M.I.T. Students Reinvent Running Shoe Lab Testing
behind the scenes natural running retail news shoe design23 February 2009
Science and innovation are cornerstones of our business at Newton Running. Over ten years ago, when Newton Running first started testing radically different running shoe prototypes and recognized the importance of quantitative, scientific results to prove Newton technology designs worked.
However, one of the first lessons was that current lab testing is antiquated and frustrating ‘science’ at best. For years now, the standardized running shoe lab test has consisted of a piston that hammers down on the heel of a shoe to test cushioning. There are numerous problems with this testing method, but first and most obviously, it only evaluates the heel – not very useful for Newton shoes, which focus technology in the forefoot of the shoe.
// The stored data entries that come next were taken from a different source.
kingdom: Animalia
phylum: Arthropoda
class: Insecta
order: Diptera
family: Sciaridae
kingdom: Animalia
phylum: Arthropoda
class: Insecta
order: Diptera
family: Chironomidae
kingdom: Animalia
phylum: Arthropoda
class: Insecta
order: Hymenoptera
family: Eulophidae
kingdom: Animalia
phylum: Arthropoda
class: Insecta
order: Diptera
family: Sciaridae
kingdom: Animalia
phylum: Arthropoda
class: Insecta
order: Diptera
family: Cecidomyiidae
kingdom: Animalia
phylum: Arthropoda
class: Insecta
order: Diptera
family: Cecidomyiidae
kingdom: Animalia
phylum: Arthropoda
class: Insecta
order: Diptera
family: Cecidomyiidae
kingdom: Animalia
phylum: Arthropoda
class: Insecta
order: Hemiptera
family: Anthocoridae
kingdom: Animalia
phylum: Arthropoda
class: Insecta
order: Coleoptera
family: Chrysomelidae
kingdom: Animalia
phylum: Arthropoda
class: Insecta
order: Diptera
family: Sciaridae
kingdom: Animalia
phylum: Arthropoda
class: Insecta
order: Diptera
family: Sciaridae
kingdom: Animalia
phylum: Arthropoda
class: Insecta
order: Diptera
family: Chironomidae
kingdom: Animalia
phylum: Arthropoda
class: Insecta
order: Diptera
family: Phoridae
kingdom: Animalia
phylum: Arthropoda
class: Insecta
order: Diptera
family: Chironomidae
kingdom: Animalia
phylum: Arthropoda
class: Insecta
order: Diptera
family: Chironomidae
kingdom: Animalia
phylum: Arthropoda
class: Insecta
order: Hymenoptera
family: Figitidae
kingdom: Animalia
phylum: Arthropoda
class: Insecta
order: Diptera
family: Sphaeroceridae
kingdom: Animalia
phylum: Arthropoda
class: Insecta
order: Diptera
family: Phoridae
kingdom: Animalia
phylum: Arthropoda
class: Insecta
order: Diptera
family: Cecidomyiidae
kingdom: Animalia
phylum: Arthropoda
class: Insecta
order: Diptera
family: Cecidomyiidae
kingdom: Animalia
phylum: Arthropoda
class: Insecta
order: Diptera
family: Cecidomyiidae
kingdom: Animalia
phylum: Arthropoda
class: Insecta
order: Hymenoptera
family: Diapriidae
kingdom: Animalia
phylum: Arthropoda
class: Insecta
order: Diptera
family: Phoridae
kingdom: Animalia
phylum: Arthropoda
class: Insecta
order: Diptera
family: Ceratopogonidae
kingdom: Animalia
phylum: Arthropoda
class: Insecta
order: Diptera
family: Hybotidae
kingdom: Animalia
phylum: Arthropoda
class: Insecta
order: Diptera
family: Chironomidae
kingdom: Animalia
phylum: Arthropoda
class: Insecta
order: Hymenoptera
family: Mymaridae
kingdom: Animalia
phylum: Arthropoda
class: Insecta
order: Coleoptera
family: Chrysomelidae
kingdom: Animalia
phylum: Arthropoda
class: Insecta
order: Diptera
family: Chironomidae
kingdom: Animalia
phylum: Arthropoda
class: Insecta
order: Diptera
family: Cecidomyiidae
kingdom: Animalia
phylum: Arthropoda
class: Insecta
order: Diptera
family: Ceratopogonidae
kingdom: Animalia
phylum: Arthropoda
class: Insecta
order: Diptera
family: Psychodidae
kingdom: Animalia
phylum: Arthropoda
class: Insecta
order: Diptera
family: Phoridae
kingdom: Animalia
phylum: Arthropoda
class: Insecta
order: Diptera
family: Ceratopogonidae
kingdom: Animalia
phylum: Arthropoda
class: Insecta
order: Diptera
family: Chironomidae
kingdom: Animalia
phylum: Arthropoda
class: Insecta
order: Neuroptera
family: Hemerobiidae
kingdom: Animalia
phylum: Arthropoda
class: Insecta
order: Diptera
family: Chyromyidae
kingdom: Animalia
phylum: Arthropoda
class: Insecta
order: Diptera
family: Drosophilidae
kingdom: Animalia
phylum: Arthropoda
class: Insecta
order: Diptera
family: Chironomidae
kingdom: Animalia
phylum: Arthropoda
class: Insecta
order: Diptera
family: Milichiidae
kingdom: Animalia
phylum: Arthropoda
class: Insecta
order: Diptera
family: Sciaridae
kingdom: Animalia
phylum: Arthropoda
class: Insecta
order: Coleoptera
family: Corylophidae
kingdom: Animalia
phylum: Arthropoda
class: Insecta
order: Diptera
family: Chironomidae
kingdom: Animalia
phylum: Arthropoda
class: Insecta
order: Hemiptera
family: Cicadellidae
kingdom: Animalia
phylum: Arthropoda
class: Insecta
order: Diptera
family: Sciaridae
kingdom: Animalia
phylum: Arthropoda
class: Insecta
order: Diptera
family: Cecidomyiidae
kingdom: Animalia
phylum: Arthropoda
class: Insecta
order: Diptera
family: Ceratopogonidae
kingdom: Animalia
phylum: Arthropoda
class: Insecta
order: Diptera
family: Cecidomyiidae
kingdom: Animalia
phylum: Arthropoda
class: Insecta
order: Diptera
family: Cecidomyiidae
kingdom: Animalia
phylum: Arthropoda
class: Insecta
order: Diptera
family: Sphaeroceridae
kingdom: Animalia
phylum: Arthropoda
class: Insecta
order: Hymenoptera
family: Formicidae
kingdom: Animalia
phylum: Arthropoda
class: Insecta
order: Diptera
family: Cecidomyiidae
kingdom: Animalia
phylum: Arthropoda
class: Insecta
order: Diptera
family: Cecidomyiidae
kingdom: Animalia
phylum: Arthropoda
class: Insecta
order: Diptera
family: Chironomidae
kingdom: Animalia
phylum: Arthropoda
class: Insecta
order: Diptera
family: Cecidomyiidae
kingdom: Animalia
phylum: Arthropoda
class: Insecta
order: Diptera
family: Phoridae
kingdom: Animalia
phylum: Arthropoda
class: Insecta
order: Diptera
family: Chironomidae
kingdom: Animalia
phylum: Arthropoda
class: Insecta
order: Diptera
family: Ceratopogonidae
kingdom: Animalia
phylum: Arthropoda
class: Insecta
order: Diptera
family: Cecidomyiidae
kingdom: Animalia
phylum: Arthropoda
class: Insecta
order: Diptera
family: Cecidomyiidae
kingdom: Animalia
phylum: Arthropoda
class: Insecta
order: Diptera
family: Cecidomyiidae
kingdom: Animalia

Enter: MIT graduate students.
For their 200 level engineering class, a team of MIT engineering students spent the last semester developing a new running shoe lab test. Here’s the abstract from their presentation:
“Current ASTM tests on running shoes are insufficient because they do not reliably capture the loads and displacements applied to shoes during running. This team will discuss a 3-axis machine that can be used to test running shoes that mimic’s natural running more accurately than conventional tests.
The design is comprised of a phantom foot that replicates the passive properties of a human foot and an actuated base that can impose the relevant kinematics to the running shoe. The shoe is mounted on motor to give a rotational degree of freedom. The shoe and the base are instrumented to measure force and displacement dynamically during the running cycle.
The machine can be calibrated to emulate different types of runners by adjusting the trajectories of the base. As a proof of concept we have collected force, displacement and energy data from the machine.”